Türkiye'nin uzun suredir yıkan,döken,parçalayan ve huzursuzluk ortamı yaratan "geziciler" ile başı dertte.
Ağaçların kesilmesini bahane ederek ülkeyi istikrarsızlaştıran ve kaos ortamı oluşturan bu karanlık "Gezi" grubunun karanlık bağlantıları hepimizin malumudur.
Buradan "Gezi" eylemleri üzerinden çok ilginç bir ayrıntıya dikkatlerinizi çekmek istiyorum.
Şahsen "Gezi" platformunun ve Ak Partinin aynı kaynaktan yönetildiğini ve beslendiğini düşünüyorum.
Malum karanlık odaklar, Suriye'den sonra bu "Gezi" grubunu daha da destekleyerek Türkiye'de Mısır'a benzer bir oyunun senaryosunu hazırlıyor.
Ak Parti hükumeti, ABD ve batıyla ilişkilerini her ne kadar en iyi seviyede tutmaya büyük bir hassasiyet gösterse de sonu saddam Hüseyin ve Kaddafi gibi olması kaçınılmazdır.
Çünkü "ihanet bir karakterdir" dün başkasına ihanet edenler elbet bir gün gelir sana da ihanet ederler.
ABD ve batının tarihine baktığımız zaman hep ihanet ve nankörlükle doludur.
Ak Parti, başına geleceklerinden haberi olmayan zavallı bir "tilki" pozisyonunda. Yarına dair hiçbir plan,projesi olmayan sade ve sadece gününü kurtarma peşinde.
Düşman (Siyonizm), artık yeni bir strateji takip ediyor. Ülkelerde çoklu gruplar ve oluşumlarla mücadele etmek yerine ikili gruplarla mücadele etmeyi daha kolay gördüğü için İslam ülkelerinde halkları ikili oluşum halinde kategorize etme çabasında.
Bugün Türkiye'de siyonizm bu planı gerçekleştirme derdinde. Gezi platformuna sosyalist ve İslam düşmanı gibi görünme rolünü verirken, Ak Parti hükumetine ise İslam ülkelerinin hamisi,muhafazakar ve İslamcı bir parti rolü biçiyor.
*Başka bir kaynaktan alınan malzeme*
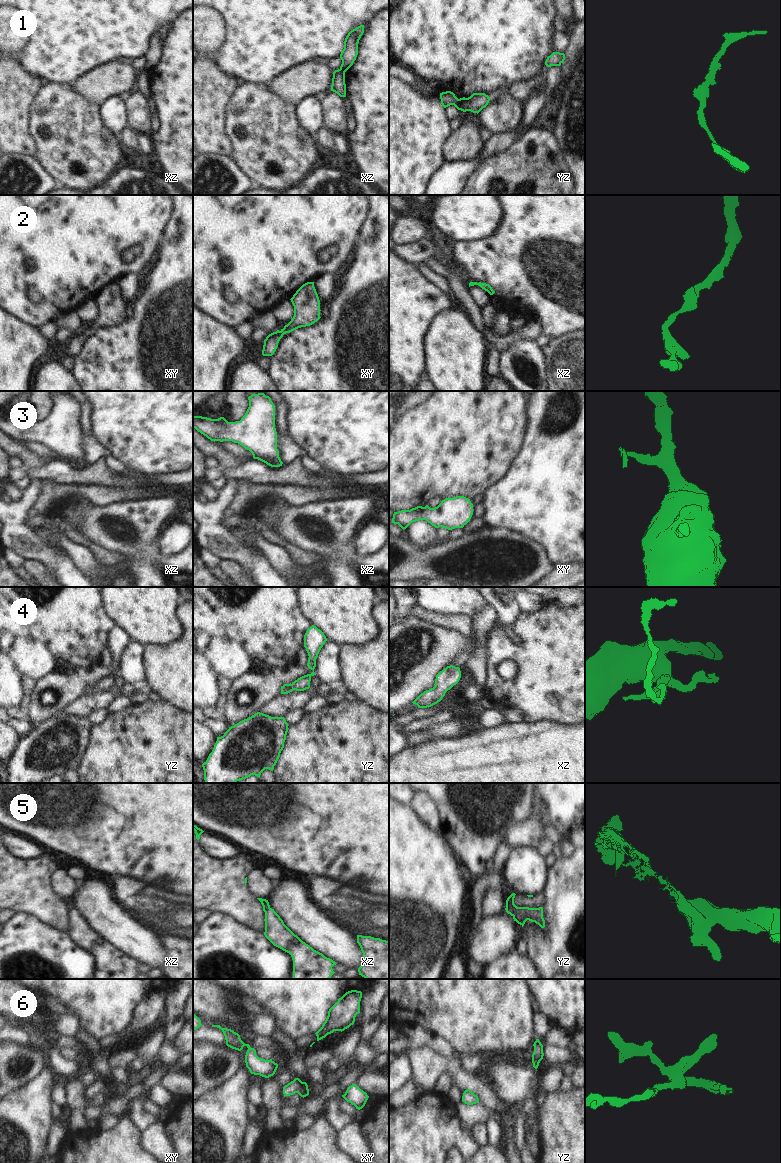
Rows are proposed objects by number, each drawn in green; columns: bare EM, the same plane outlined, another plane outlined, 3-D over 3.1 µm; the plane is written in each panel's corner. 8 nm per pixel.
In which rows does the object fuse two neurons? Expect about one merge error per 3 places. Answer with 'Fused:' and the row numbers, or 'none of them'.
Fused: 1, 5

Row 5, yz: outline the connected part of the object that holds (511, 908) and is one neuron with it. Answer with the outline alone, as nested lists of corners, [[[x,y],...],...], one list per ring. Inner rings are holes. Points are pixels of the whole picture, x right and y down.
[[[512,893],[506,900],[506,912],[508,914],[510,914],[514,921],[516,921],[516,916],[515,916],[515,913],[516,913],[516,910],[517,910],[517,906],[514,904],[514,898],[515,898],[515,893]]]

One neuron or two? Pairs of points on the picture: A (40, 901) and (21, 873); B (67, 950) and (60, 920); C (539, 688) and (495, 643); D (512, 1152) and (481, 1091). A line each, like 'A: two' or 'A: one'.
A: one
B: two
C: one
D: one

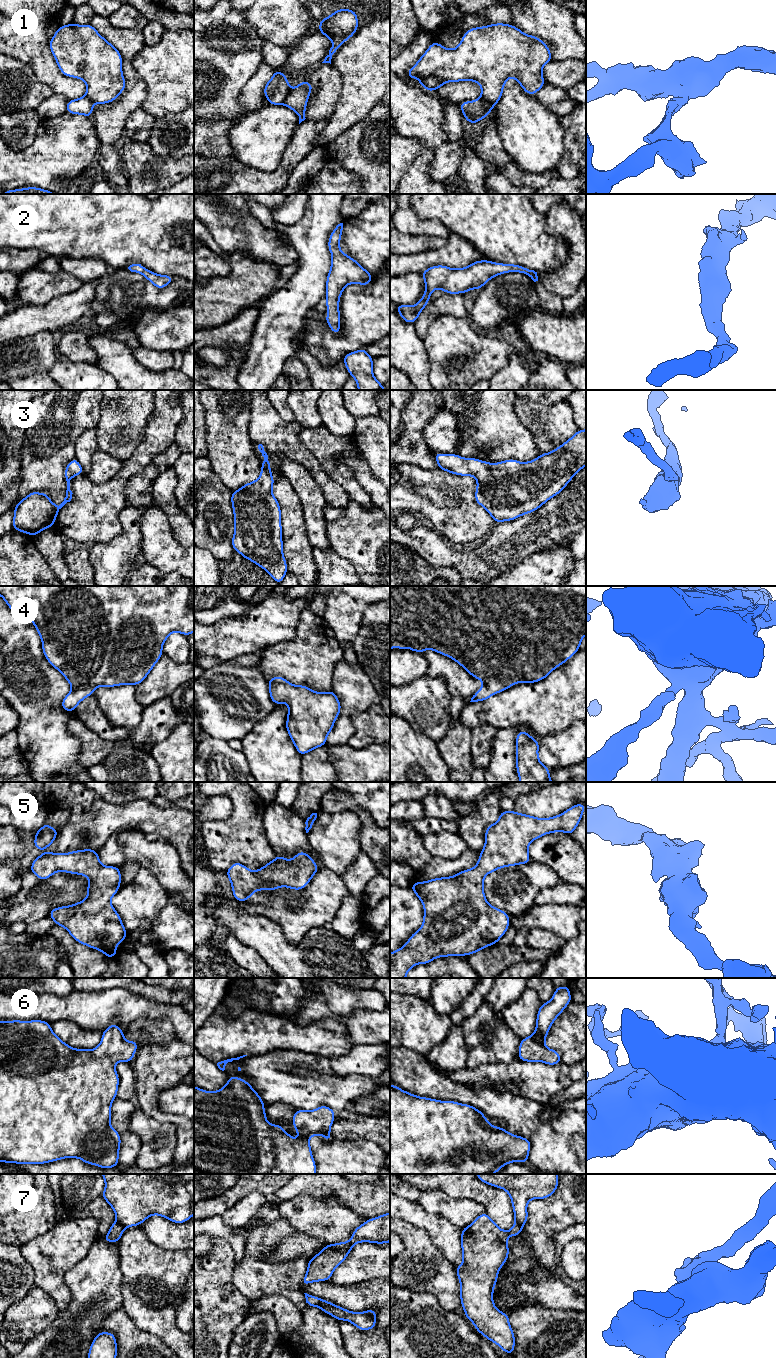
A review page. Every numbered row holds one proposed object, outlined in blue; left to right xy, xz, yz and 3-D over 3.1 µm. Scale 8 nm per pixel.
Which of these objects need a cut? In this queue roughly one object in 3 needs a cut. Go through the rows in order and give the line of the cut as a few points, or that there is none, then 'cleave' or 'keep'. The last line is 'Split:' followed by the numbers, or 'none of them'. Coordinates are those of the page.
1: cut yz (480, 97), (494, 105); cleave
2: cut none; keep
3: cut none; keep
4: cut none; keep
5: cut none; keep
6: cut none; keep
7: cut xy (116, 1220), (124, 1227); cleave
Split: 1, 7

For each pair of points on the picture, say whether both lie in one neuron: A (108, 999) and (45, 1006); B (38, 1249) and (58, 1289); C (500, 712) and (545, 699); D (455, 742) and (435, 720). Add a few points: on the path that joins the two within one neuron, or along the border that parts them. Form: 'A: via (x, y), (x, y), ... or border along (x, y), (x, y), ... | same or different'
A: via (92, 1008), (68, 1008), (66, 1010), (61, 1008) | same
B: via (43, 1259), (49, 1265), (50, 1279) | same
C: via (511, 707), (520, 703), (534, 703) | same
D: border along (450, 722), (445, 734), (436, 742) | different

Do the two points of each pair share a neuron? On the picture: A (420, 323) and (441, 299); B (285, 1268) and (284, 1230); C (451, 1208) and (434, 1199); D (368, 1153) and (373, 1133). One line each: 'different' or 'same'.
A: same
B: same
C: same
D: different

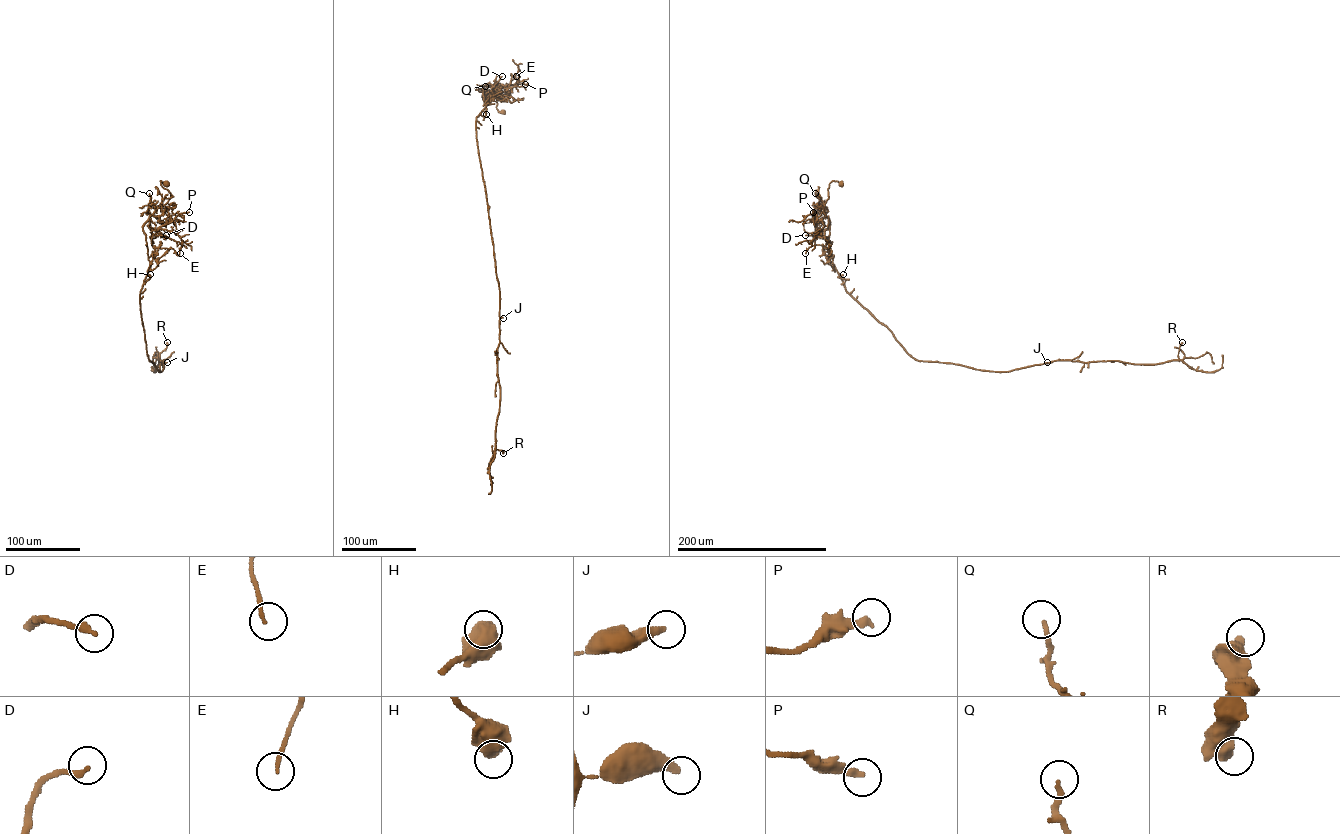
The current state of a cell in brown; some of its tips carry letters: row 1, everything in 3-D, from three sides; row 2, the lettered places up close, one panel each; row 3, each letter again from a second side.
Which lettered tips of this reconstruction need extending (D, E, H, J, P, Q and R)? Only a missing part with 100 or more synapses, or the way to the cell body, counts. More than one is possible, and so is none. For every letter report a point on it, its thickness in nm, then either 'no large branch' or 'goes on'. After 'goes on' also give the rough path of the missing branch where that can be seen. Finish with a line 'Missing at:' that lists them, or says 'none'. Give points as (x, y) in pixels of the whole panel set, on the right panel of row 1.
D: (805, 235) | 260 nm | no large branch
E: (805, 253) | 130 nm | no large branch
H: (843, 274) | 600 nm | no large branch
J: (1047, 362) | 360 nm | no large branch
P: (813, 212) | 280 nm | no large branch
Q: (815, 193) | 190 nm | no large branch
R: (1182, 342) | 550 nm | no large branch
Missing at: none

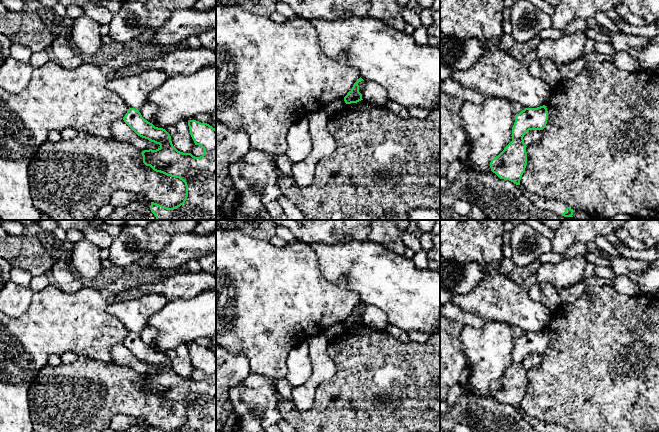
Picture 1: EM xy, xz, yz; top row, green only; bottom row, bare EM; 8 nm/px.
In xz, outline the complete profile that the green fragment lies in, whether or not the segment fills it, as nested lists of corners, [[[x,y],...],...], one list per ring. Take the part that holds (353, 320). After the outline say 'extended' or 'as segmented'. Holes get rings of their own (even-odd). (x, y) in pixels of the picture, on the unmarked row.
[[[361,301],[359,303],[357,303],[357,305],[354,307],[352,313],[344,321],[344,325],[346,328],[357,327],[357,326],[363,324],[362,318],[359,316],[359,309],[358,309],[358,307],[361,305],[364,305]]] | as segmented

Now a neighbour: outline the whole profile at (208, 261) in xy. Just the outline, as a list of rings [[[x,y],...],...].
[[[216,254],[204,255],[198,259],[202,271],[207,273],[216,274]]]

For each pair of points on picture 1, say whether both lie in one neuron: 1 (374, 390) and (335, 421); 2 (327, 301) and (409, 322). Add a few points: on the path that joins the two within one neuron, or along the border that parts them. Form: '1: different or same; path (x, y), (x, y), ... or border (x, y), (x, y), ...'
1: same; path (364, 400), (359, 405), (351, 405), (345, 411)
2: different; border (346, 280), (346, 286), (353, 290), (360, 300)

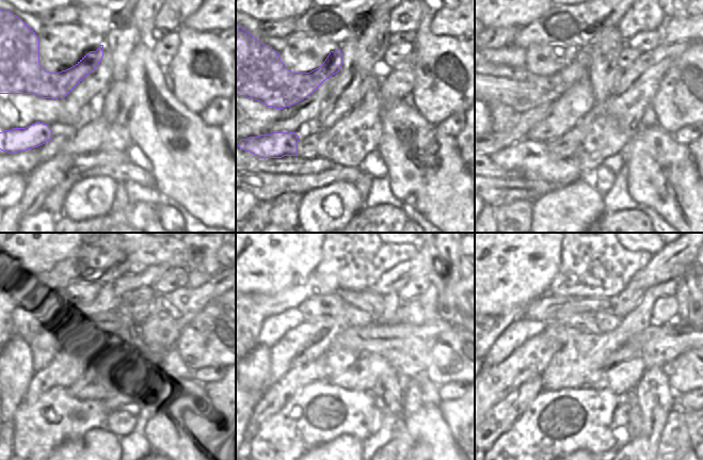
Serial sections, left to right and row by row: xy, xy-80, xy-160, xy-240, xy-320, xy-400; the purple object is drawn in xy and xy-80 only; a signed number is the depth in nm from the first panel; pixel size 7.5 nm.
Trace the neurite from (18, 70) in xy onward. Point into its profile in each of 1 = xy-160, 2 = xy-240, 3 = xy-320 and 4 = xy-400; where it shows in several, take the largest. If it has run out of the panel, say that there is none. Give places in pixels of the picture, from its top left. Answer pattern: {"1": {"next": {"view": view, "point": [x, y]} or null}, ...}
{"1": {"next": {"view": "xy-160", "point": [518, 88]}}, "2": {"next": {"view": "xy-240", "point": [50, 339]}}, "3": {"next": {"view": "xy-320", "point": [310, 339]}}, "4": {"next": {"view": "xy-400", "point": [529, 360]}}}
Kısacası halkları iki grup halinde kategorize ediyor.
Siyonizm Türkiye'de Ak Parti hükumetinin dış politikasını beğenmeyen ve şiddetle karşı çıkan şuurlu kesime "Gezicileri" gösterip Ak Parti iktidarına razı ediyor. Ya "gezici" olacaksın, Ya da Ak Partili olacaksın.
Bugün günümüzde Saadet Partisi,Hüda-Par ve BBP gibi muhafazakar kitleye hitap eden siyasi hareketlerin siyasi arenada varlık gösterememesinin tek sebebinin altında bu plan yatmaktadır.
Çünkü siyonizm, sistemi Ak Parti iktidarının hizmetine sunmuştur. Ülkede ki tüm mekanizmalar Ak Parti Hükumetine çalışmaktadır. Dün muhafazakar ve mütedeyyin halka kan kusturan, olmadık iftirayı atan Aydın Doğan medyası bile bugün iktidar yanlısı bir yayın politikası izlemektedir.
Saadet Partisi ve Hüda-Par'ın milyonluk kitlesel mitinglerini haber değeri olarak bile görmeyen Doğan ve Cihan medyası, Gezi platformunun yüz ve iki yüz kişilik gösterilerini sanki kıyamet kopuyormuş havasında vermektedir.
Ak Parti, kendisine verilen iktidar ve güç sarhoşluğu içinde kendisine karşı yapılan bu hain ve sinsi planın farkında değil.
Siyonizm, muhafazakar kesimi Ak Parti çatısı altında toplamayı amaçlarken, sosyalist ve laikçi kesimi gezi platformunun en büyük destekçisi CHP çatısı altında toplamayı amaçlıyor.
Böylece Türkiye'de halk, iki kutuplu bir kesim haline getirilmek isteniyor.
Artık şuurlu Müslüman kesimin, bu hain ve sinsi plana dur deme vakti çoktan gelmiştir.
Bir taraftan güç ve iktidar sarhoşluğu içinde olan iktidar, diğer taraftan ülkeyi istikrarsızlaştıran "gezi" platformu.
Hepimiz aynı geminin içindeyiz. Gemi içerisinde gemiyi batırmaya çalışan hain "gezi" platformu, diğer taraftan direksiyon başında güç ve iktidar sarhoşluğu içinde çılgın dalgalara karşı artistlik yapan bir kaptan.
Ama acı olan şudur ki ; gemi içerisinde hain yolcuların ve sarhoş olan kaptanın hatasının bedelini zavallı yolcularda öder.